The burn suspension was put in place on May 1 due to what forestry officials were calling "extremely dry conditions." Those dry conditions, on top of the travel restrictions due to the COVID-19 pandemic, worried fire officials because it limited their ability to bring in firefighters from the Lower 48 to assist with wildfires.

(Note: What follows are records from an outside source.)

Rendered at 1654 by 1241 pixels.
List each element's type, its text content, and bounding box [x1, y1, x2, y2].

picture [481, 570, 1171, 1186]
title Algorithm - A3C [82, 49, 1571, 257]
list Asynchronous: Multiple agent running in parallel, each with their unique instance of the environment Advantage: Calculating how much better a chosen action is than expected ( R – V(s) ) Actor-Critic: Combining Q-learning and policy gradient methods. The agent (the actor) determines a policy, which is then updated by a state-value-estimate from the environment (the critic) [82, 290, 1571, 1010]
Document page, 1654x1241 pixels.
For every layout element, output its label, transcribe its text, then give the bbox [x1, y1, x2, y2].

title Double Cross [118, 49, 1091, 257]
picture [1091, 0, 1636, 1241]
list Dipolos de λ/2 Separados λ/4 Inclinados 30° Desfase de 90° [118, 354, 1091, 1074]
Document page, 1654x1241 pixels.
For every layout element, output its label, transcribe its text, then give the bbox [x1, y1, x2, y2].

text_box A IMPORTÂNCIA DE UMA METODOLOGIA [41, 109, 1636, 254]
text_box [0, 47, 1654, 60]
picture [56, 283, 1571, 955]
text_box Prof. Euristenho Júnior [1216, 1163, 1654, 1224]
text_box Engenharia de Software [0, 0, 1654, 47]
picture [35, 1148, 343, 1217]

“Working with DHSS, we now have a system in place that increases the likelihood of getting assistance from the Lower 48,” Alaska Division of Forestry Wildland Fire and Aviation Program Manager Norm McDonald said. “That, combined with the rain that fell over the weekend, prompted us to re-evaluate the current need for a burn permit suspension.”

The state fire manager of the Kenai Peninsula has elected to keep the burn permit suspension in place, citing greater traffic to the area during the salmon fishing season.

McDonald still urges residents to follow safe burning guidelines as warmer weather could elevate the fire danger. A decision to reinstate a burn permit suspension could happen again if the Division of Forestry sees a higher fire risk in parts of the state.

Already the Division of Forestry has responded to 76 wildfires that have burned around 230 acres this summer, the division said. That is compared to a total of 85 fires burning 3,404 acres last year.

“We’re not out of the woods yet,” McDonald said. “Warmer, drier weather is expected to develop over most of the state later this week and it won’t take long for fire danger to elevate, given how dry conditions were previously.”